Es ist der Albtraum aller Eltern: Als Pete Riley eines Morgens die Tür öffnet, steht vor ihm ein Mann, der seinem zweijährigen Sohn Theo wie aus dem Gesicht geschnitten ist. Was Miles Lambert ihm offenbart, bringt Petes Welt ins Wanken: Die Söhne der beiden Familien sind nach der Geburt vertauscht worden, Miles und seine Frau sind Theos biologische Eltern. Nach dem ersten Schock beschließen die beiden Paare, die Kinder nicht aus ihren Familien zu reißen. Sie wollen gemeinsam einen Weg finden, am Leben ihres jeweils leiblichen Sohnes teilzuhaben. Doch schnell stellt sich heraus, dass die Familien unterschiedlicher nicht sein könnten. Pete traut der heilen Welt im Hause Lambert immer weniger. Dann bringt eine Klage gegen das Krankenhaus, in dem der Fehler passiert ist, Verstörendes ans Tageslicht …

 

Meinung

Ich habe schon viele Thriller gelesen, aber selten einer, der mich persönlich so sehr verstört hat wie „Du gehörst uns“. Es liegt an dem Thema, das mich als Mutter ganz besonders ergreift. Die Vorstellung, dass jemand kommen könnte und einem das Kind wegnimmt, ist entsetzlich und zutiefst beängstigend. Mich hat diese Geschichte so sehr gefesselt, dass ich sie nicht aus der Hand legen konnte und Albträume davon bekam.
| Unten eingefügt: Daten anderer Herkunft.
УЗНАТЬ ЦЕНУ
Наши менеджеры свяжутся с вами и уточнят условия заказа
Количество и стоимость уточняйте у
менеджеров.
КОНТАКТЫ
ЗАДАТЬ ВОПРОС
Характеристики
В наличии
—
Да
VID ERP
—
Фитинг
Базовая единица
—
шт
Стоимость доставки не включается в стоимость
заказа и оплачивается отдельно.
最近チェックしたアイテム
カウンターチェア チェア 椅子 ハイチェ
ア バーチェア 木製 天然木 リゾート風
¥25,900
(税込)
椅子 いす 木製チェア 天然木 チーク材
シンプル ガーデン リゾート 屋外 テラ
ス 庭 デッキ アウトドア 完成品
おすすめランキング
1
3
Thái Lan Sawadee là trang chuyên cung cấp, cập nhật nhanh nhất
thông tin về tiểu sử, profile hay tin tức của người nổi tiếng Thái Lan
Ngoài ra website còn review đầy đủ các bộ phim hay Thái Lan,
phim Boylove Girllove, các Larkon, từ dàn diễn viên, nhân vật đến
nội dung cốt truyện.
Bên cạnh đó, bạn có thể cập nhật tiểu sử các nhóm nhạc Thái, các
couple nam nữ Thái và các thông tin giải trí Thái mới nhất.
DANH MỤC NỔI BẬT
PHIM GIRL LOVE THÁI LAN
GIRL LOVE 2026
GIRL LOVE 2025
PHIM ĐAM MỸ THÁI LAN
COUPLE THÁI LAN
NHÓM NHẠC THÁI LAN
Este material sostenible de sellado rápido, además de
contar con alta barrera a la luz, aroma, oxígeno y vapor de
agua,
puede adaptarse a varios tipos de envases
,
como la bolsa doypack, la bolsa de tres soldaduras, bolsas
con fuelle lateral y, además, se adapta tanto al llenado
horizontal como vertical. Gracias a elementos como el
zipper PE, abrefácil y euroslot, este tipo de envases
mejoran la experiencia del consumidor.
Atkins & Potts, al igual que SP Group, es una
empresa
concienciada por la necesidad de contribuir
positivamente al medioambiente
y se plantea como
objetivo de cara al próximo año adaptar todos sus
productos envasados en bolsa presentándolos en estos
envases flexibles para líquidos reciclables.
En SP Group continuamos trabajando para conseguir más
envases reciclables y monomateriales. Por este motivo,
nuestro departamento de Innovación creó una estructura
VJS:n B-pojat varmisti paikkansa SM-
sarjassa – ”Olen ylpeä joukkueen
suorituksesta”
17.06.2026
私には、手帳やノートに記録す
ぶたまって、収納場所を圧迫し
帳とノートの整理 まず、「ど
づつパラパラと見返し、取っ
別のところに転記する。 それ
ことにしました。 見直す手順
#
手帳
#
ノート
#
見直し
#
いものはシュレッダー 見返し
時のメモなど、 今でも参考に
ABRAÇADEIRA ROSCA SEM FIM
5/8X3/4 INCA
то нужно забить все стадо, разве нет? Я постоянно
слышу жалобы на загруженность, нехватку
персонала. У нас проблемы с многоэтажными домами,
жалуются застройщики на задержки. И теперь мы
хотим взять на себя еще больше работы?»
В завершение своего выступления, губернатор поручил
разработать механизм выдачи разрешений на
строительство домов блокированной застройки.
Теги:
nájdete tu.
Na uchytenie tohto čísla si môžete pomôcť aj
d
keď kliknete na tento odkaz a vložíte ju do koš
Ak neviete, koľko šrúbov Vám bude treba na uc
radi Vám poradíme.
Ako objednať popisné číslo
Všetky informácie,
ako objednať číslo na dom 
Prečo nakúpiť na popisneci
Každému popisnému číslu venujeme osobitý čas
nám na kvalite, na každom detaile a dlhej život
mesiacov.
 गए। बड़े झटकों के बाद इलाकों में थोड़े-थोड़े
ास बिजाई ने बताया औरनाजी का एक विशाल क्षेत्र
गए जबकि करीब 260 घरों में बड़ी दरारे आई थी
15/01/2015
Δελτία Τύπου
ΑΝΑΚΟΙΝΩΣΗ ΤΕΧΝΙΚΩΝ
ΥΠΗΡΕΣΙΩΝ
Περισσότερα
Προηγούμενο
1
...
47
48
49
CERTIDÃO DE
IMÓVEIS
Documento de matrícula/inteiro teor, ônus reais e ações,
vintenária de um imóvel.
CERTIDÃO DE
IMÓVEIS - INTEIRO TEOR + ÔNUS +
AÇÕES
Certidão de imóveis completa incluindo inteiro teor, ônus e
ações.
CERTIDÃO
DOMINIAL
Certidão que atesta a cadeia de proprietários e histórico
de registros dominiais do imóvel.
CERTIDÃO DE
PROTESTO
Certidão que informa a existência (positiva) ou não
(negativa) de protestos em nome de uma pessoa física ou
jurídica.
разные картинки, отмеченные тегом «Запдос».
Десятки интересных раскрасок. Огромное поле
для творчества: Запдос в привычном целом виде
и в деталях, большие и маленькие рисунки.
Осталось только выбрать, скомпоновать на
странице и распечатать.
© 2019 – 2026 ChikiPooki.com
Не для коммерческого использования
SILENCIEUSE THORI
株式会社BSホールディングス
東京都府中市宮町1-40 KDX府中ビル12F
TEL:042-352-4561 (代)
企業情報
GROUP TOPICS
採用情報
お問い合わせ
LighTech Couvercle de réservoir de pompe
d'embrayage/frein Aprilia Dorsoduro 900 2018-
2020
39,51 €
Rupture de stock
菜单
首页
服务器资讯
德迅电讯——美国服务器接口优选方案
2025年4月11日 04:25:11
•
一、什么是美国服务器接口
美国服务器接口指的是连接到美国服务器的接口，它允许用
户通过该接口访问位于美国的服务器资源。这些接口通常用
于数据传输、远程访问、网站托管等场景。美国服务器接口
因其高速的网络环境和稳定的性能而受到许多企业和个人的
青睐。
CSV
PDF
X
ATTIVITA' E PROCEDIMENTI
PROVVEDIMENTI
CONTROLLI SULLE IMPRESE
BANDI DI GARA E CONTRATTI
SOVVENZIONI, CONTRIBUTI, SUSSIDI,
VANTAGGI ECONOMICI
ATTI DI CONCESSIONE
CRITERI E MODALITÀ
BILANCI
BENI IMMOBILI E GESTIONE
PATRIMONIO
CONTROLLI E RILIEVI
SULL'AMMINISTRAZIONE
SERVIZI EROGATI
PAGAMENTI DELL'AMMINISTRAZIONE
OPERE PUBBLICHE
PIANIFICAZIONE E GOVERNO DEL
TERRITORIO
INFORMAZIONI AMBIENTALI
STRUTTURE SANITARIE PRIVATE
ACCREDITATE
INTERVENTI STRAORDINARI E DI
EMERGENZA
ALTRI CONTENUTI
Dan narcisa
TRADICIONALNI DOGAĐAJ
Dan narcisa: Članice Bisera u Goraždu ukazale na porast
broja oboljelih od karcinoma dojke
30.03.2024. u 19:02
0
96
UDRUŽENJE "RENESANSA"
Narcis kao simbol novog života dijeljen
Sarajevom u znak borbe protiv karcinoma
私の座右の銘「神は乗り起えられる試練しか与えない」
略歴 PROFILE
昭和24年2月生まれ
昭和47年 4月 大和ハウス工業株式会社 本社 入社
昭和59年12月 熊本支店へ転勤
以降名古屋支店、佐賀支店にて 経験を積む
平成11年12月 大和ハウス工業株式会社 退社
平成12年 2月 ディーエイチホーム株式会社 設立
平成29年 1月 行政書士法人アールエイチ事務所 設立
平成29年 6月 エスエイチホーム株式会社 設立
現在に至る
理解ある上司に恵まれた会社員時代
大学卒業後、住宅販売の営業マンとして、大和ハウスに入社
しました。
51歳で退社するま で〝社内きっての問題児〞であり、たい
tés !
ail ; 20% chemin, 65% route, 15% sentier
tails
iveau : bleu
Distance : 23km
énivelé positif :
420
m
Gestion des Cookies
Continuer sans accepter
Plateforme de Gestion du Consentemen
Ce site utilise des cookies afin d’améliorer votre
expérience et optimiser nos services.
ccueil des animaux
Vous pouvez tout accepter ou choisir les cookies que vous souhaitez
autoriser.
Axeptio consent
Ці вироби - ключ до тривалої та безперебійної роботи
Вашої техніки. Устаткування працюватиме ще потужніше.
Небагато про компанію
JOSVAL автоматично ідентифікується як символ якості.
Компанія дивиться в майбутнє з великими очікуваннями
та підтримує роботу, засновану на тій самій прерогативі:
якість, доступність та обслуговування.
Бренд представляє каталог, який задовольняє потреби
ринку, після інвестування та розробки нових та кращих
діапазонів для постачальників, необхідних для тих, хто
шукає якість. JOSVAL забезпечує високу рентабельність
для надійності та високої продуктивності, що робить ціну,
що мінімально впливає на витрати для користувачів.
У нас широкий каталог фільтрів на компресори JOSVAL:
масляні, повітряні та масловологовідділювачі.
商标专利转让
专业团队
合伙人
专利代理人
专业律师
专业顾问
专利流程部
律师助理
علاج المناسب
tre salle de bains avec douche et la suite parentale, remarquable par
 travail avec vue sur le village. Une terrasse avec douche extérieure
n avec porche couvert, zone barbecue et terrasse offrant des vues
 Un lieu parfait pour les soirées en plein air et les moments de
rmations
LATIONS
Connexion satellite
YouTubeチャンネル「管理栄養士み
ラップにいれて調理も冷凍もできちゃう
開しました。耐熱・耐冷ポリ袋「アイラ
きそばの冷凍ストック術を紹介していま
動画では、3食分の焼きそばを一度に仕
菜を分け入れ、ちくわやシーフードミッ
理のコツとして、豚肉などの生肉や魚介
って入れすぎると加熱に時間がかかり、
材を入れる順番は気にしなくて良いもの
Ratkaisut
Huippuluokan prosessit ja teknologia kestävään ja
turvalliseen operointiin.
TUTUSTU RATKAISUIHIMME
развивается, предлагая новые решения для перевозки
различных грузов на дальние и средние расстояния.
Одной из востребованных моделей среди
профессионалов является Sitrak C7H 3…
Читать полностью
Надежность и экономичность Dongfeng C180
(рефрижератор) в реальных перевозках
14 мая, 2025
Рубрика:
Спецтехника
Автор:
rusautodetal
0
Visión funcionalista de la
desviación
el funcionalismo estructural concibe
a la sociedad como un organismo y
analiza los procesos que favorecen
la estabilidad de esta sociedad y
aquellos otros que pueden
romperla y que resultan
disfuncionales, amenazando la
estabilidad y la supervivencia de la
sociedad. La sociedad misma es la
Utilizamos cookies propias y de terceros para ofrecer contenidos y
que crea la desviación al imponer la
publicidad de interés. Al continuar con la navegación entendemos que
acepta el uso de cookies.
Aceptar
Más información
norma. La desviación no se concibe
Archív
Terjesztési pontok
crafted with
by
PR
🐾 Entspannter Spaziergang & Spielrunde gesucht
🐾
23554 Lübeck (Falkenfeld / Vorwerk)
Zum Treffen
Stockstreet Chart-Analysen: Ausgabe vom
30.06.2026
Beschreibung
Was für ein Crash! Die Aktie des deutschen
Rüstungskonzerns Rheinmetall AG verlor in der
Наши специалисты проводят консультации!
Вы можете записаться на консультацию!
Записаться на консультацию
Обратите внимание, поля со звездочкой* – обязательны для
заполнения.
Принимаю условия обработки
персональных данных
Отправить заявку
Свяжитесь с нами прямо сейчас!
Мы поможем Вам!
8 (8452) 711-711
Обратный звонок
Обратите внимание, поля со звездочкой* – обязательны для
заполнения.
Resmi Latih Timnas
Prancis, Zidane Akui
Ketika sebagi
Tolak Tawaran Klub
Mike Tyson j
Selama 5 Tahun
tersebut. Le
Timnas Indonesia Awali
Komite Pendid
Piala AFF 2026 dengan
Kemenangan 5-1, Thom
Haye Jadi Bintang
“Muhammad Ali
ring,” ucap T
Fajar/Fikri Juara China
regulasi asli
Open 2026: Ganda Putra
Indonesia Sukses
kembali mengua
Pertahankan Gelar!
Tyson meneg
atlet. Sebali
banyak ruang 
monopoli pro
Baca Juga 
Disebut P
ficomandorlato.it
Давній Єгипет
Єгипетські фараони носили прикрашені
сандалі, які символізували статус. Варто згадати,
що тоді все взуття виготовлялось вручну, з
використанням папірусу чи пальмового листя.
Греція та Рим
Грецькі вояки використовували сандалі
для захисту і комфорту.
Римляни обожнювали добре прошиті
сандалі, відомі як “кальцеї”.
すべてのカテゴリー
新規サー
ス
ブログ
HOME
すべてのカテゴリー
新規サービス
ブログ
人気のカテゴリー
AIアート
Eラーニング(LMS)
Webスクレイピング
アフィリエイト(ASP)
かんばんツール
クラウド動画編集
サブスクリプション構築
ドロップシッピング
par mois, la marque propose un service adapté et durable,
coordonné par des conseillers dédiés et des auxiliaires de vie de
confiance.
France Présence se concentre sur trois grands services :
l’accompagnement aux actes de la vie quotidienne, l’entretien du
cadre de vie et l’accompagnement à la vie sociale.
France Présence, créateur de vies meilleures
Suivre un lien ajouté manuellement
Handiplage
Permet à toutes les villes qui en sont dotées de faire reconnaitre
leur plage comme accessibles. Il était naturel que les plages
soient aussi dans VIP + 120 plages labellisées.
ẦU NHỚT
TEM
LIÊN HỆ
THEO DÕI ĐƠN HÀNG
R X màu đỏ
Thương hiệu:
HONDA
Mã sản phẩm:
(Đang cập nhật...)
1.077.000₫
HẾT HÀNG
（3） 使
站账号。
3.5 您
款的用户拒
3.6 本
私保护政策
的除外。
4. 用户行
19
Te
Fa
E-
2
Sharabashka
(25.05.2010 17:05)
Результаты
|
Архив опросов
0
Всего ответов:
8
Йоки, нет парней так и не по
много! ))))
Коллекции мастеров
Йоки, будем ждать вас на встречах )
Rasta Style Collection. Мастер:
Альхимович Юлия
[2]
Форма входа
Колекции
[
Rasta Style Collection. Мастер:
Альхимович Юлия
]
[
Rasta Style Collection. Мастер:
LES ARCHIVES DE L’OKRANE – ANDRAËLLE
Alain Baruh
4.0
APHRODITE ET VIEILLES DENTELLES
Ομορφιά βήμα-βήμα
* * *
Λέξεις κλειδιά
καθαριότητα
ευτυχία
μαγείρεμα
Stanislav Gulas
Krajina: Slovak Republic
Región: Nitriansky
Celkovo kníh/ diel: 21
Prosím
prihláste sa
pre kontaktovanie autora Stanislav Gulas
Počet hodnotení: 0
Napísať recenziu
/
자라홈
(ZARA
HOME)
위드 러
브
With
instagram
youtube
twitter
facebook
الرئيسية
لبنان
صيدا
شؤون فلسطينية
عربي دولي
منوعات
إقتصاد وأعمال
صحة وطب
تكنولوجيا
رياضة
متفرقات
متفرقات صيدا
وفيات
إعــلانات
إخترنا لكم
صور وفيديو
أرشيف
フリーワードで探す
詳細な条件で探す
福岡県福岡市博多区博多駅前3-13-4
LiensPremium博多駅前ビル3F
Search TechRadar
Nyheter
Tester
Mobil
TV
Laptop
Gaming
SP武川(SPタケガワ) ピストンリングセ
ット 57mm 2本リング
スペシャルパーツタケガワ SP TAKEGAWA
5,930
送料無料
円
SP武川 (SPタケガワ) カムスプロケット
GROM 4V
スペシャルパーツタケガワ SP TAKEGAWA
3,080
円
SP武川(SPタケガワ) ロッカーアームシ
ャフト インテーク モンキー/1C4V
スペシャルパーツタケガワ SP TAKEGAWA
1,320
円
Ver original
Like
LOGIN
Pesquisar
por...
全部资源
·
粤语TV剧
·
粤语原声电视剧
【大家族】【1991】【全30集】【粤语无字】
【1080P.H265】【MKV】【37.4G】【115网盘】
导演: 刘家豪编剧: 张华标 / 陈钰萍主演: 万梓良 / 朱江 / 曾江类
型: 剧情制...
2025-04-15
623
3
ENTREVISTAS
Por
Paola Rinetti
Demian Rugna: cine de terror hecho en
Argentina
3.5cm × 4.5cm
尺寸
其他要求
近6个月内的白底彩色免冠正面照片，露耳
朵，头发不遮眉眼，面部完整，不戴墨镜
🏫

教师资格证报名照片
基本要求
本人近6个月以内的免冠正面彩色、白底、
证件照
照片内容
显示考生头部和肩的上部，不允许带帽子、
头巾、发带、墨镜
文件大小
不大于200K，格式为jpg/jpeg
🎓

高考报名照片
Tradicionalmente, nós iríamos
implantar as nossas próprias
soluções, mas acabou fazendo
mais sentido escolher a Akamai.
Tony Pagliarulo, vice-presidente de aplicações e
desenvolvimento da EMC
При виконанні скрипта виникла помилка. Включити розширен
Ich muss zugeben, dass sie mir schon etwas zu sehr unter die Haut ging, aber das ist meine persönliche Empfindung.

Das Ende konnte mich leider nicht 100% zufriedenstellen. Ich fand den Vergleich, der dort gezogen wurde nicht passend. Auch gefiel mir die Lösung generell nicht – sie war mir auf der eine Seite zu einfach und andererseits passte sie für mich nicht zu den Charakteren, zumindest nicht allen.

 

Fazit

Als Vater oder Mutter sollte man sich wirklich gut überlegen, ob man für dieses Buch bereit ist, denn es wird einen belasten. Wer glaubt darüber stehen zu können, dem kann ich diesen Thriller empfehlen, denn er ist einmal etwas ganz anderes.